Para usufruto do centro social, a denúncia informa que foi comprado um Chevrolet Montana para funcionar como ambulância, adesivada com a logo e o nome do instituto, com recursos desviados. Foram adquiridos também três carros para a campanha eleitoral, um Chevrolet Celta, um VW Gol e um Fiat Uno. O grupo teria negociado todos os veículos com a concessionária Paris Dakar Veículos, assim como uma Mitsubishi L200. Os pagamentos ocorreram de forma ilícita, segundo a Promotoria. Um dos sócios da Paris Dakar Veículos, Adefábio Dayson Andrade Gomes, é acusado de participar do esquema por lavagem de dinheiro.

Na denúncia, entende-se que o delator do esquema era o operador do esquema, a serviço de Leonelzinho. O homem entregou à Promotoria documentos que ligam o nome do ex-vereador aos crimes. Um deles reúne os dados necessários para realizar movimentações financeiras, em nome dos funcionários fantasmas, como nome do titular da conta e dos pais, senha, data e local de nascimento. A denúncia também afirma que o ex-vereador contraía empréstimos em nome de terceiros, como uma empregada doméstica, que era sua funcionária fantasma. O operador ficava responsável, inclusive, por pagar as multas da Justiça Eleitoral em nome do ex-vereador. O material entregue pelo delator inclui boletos de pagamento, planilhas, contra-cheques, cartões magnéticos e extratos bancários de funcionários fantasmas, registros de conversas no WhatsApp do delator com o ex-vereador, entre outros.

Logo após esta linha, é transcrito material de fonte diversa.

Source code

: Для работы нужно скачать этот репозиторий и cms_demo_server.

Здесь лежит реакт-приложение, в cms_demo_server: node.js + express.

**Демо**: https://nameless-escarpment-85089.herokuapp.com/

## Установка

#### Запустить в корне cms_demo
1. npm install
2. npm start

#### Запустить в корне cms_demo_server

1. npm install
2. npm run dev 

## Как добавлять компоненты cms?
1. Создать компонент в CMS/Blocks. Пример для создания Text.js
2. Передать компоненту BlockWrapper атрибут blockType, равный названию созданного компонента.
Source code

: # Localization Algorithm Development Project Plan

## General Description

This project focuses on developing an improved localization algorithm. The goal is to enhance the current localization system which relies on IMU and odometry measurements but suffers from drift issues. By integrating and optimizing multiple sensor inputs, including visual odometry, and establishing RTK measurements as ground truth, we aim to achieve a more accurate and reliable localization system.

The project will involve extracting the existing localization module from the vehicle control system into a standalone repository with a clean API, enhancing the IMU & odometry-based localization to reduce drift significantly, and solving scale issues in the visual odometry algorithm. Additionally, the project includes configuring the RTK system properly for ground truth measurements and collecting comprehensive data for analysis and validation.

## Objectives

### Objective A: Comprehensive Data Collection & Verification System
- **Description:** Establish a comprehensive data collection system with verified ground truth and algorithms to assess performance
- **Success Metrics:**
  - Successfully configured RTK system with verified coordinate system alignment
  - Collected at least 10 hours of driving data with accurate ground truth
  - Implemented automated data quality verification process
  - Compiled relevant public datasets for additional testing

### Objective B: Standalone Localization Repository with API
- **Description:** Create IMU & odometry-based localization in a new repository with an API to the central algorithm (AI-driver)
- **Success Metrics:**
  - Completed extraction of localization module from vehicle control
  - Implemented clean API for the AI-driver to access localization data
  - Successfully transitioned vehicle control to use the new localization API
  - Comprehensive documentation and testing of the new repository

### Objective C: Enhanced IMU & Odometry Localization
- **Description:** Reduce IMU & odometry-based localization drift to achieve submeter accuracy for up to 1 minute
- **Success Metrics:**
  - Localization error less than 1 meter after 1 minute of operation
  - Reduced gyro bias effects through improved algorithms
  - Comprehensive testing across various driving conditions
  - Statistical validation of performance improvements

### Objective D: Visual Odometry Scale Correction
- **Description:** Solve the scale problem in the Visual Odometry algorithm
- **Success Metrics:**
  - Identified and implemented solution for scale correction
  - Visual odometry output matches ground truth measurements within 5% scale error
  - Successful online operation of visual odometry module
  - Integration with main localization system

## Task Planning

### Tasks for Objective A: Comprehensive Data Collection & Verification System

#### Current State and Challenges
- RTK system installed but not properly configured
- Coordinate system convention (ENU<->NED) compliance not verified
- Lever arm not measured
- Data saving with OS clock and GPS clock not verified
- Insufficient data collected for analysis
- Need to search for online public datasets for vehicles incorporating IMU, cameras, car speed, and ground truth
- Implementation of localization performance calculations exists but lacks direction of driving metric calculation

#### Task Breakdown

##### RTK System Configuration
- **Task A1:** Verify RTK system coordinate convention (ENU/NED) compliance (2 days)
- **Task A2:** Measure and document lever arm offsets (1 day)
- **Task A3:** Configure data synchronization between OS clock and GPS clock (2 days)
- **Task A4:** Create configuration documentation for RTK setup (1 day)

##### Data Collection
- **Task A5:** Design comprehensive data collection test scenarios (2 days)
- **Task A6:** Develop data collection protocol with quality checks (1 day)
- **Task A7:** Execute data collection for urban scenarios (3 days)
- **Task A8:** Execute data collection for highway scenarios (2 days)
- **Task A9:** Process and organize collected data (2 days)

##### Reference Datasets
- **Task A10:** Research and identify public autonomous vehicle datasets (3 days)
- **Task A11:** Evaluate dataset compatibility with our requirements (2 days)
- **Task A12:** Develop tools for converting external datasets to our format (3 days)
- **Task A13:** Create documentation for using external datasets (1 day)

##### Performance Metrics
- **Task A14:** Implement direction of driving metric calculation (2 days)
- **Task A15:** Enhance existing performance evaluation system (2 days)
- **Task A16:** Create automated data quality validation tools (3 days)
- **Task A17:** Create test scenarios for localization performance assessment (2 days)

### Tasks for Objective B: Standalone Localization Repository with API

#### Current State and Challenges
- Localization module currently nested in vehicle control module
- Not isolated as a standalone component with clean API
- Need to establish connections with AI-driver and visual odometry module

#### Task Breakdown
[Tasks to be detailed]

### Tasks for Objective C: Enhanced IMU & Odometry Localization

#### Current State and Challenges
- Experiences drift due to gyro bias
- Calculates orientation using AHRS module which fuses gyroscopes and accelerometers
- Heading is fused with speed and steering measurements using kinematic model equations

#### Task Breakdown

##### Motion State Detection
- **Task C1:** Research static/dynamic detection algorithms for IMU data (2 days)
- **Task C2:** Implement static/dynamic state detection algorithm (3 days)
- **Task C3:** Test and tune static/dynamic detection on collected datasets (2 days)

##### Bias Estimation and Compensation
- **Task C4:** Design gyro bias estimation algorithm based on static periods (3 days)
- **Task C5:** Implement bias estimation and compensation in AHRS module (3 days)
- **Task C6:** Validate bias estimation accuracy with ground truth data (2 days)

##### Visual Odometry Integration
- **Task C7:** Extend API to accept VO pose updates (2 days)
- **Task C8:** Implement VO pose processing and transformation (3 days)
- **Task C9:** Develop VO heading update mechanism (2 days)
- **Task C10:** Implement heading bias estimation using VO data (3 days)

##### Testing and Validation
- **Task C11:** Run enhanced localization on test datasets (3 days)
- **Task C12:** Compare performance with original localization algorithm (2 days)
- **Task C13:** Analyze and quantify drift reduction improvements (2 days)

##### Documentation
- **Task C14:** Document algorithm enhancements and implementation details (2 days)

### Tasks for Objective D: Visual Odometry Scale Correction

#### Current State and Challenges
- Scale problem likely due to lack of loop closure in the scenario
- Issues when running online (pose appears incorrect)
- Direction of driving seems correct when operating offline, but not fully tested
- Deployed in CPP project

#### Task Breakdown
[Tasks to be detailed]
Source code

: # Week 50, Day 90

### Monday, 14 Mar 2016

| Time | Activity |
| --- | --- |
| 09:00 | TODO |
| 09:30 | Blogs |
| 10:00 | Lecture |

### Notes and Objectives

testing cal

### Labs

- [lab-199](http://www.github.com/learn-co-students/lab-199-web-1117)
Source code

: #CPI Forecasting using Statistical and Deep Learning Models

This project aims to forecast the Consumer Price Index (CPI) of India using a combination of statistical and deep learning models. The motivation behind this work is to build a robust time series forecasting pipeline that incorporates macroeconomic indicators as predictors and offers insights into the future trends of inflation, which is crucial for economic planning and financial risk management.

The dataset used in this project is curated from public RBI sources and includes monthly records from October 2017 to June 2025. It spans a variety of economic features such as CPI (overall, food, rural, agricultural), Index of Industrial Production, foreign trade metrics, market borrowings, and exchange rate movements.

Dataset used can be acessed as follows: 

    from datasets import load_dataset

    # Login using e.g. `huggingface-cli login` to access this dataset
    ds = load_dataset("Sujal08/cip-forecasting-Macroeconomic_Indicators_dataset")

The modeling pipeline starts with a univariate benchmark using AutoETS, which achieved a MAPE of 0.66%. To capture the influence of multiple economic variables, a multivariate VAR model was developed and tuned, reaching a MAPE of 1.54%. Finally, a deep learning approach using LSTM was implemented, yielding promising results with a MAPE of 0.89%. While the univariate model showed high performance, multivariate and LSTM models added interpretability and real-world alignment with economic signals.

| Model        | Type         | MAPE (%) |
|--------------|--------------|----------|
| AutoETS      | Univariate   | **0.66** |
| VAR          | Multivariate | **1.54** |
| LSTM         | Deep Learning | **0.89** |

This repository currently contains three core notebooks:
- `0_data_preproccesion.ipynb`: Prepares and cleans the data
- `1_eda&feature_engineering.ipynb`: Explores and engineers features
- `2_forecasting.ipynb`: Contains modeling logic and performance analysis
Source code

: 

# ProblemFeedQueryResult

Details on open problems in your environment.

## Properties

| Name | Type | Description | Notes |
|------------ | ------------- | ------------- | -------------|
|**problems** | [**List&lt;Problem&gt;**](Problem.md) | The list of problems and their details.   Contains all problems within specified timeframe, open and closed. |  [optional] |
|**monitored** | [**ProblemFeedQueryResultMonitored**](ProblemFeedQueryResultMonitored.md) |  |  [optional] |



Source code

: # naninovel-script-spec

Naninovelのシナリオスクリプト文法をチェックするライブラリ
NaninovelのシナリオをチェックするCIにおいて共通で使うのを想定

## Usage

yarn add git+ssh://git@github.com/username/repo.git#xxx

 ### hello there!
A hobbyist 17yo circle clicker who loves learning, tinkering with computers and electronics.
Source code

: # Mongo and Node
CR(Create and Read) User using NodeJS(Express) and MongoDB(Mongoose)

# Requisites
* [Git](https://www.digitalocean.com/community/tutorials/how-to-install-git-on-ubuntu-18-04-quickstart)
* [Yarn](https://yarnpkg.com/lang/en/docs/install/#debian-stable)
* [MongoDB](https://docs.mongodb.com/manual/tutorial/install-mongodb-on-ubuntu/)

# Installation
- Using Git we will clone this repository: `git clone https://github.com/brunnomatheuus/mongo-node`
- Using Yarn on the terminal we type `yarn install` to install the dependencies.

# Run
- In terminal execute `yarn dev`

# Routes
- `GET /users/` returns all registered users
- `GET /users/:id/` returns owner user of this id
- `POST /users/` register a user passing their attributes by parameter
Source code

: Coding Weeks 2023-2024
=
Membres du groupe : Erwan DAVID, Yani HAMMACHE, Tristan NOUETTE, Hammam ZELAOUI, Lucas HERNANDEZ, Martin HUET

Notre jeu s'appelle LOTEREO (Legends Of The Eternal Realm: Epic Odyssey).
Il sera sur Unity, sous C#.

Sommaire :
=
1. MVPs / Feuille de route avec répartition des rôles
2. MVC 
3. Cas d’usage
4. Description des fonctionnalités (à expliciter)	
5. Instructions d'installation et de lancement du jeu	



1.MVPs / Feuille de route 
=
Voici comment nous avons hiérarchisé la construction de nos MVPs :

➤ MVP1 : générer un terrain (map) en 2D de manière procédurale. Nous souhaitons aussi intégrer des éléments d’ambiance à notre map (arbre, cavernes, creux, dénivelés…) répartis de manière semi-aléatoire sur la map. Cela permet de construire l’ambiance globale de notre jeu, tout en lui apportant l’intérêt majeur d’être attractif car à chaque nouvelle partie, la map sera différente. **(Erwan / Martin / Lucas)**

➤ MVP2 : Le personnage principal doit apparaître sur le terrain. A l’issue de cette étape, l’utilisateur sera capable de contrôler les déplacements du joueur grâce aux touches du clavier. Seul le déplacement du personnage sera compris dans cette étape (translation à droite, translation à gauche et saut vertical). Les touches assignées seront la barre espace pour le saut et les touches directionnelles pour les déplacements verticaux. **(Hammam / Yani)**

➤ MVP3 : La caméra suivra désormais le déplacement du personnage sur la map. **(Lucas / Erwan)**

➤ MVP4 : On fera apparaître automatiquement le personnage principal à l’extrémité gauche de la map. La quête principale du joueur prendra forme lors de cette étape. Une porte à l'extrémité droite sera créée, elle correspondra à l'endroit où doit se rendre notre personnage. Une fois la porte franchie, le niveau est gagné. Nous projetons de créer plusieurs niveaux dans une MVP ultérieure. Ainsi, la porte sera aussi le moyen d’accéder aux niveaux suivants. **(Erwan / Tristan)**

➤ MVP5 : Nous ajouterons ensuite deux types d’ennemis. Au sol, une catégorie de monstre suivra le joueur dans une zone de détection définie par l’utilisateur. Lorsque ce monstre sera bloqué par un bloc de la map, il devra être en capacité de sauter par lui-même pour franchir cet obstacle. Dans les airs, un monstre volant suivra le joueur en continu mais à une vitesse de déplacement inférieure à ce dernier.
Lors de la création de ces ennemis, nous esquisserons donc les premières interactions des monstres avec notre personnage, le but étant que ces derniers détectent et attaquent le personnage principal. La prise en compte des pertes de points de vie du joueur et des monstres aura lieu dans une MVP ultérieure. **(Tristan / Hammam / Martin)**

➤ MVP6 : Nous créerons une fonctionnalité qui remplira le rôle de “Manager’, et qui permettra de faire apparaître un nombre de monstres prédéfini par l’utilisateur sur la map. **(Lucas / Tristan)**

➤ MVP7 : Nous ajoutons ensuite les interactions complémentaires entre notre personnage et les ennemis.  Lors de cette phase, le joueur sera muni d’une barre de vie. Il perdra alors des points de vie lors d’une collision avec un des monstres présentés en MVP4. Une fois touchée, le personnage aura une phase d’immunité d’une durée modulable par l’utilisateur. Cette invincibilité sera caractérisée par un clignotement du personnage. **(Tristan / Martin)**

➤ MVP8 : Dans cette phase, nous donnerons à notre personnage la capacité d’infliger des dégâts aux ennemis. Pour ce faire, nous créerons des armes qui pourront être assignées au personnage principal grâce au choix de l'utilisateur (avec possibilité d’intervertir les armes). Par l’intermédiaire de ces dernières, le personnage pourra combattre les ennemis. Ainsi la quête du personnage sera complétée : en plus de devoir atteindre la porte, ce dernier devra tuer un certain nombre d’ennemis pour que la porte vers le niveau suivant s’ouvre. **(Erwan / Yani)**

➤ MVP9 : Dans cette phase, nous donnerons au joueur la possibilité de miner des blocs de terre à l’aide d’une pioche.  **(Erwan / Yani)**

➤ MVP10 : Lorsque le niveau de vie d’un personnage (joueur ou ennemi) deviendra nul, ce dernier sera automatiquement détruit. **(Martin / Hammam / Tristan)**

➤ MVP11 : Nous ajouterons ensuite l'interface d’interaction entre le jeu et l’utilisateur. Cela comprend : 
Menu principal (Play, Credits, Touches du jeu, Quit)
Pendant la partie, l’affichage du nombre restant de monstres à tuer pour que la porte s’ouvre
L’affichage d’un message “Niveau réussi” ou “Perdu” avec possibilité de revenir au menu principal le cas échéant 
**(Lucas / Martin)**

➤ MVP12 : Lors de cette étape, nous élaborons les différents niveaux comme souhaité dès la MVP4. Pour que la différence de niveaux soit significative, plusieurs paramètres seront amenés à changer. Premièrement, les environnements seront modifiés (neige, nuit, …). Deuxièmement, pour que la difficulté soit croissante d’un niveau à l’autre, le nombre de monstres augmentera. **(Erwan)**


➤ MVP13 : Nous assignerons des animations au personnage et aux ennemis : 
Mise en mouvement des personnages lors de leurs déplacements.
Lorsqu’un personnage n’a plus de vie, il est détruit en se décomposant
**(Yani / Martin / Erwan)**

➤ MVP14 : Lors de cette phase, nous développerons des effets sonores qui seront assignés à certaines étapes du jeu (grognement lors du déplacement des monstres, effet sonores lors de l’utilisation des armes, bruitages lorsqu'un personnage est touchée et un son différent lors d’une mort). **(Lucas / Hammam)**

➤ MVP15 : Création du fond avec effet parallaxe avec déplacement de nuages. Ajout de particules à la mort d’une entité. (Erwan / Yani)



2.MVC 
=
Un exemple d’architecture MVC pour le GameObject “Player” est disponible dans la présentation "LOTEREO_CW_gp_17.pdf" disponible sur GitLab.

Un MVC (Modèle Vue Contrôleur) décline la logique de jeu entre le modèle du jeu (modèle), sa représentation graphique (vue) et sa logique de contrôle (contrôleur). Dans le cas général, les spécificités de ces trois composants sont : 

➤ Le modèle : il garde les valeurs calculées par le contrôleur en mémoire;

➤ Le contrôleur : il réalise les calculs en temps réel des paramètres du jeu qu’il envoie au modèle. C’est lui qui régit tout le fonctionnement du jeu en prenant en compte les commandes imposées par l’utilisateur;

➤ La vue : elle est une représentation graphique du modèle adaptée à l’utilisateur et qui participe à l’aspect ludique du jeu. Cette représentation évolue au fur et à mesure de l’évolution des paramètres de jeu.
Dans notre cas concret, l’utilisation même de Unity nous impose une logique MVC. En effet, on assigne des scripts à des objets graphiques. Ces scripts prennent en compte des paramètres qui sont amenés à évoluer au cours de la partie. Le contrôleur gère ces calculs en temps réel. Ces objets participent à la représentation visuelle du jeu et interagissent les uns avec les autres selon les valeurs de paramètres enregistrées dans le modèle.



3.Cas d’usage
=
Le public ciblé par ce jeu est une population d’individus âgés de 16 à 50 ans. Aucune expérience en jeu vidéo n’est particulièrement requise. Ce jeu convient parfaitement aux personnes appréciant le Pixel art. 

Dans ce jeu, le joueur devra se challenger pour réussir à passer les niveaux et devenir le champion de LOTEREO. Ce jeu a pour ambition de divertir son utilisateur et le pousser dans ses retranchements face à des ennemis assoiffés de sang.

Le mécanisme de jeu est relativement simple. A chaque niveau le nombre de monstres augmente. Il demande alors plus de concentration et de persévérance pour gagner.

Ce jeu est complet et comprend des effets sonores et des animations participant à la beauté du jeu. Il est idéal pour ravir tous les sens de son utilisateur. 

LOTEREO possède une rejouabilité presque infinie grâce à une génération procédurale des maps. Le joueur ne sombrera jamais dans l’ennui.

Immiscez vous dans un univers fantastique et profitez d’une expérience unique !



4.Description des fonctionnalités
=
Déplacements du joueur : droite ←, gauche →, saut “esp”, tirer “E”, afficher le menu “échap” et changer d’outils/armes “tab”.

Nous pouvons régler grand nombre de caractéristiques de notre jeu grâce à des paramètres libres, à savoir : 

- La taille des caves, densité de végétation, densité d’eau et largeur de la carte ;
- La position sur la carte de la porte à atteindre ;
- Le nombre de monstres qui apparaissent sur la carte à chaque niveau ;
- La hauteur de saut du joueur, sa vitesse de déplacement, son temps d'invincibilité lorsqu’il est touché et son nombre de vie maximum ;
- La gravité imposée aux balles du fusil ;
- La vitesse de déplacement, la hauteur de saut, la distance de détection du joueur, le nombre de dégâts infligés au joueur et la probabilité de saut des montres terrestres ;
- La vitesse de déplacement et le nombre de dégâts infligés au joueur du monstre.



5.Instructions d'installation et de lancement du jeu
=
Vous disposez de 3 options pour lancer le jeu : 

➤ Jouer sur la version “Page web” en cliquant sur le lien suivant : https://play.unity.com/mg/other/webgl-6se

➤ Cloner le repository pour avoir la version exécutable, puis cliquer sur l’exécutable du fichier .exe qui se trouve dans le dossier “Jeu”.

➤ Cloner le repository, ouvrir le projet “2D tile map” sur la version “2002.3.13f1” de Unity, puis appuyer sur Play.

O nome do ex-vereador já esteve envolvido em uma série de escândalos em Fortaleza. Em agosto de 2012, descobriu-se que a então esposa do ex-vereador, Adriana Lucia Bezerra de Alencar, recebia Bolsa Família, embora não se enquadrasse nos critérios para participar do programa. Na época, os vereadores chegaram a instalar uma CPI para investigar as fraudes no programa Bolsa Família. Já em setembro daquele ano, uma operação do Tribunal Regional Eleitoral (TRE) encerrou evento que oferecia feijoada e cerveja por R$ 1 cada em Messejana, mesmo bairro em que fica o Instituto Jáder Alencar, o que configura compra de voto. Fixado na parede do local, material de campanha de Leonelzinho fazia ainda propaganda para o ex-vereador.

Procurado pela reportagem, o advogado de Leonelzinho, Paulo Quezado, afirmou que ainda não teve acesso ao processo. “Vou aguardar a citação para apresentar os documentos e mostrar que ele (o réu) não teve participação nos pagamentos dos assessores. Havia um coordenador, e ele era o responsável pelos pagamentos”, disse. Segundo ele, o ex-vereador não pode ser encontrado neste momento e tem trabalhado como professor de educação física.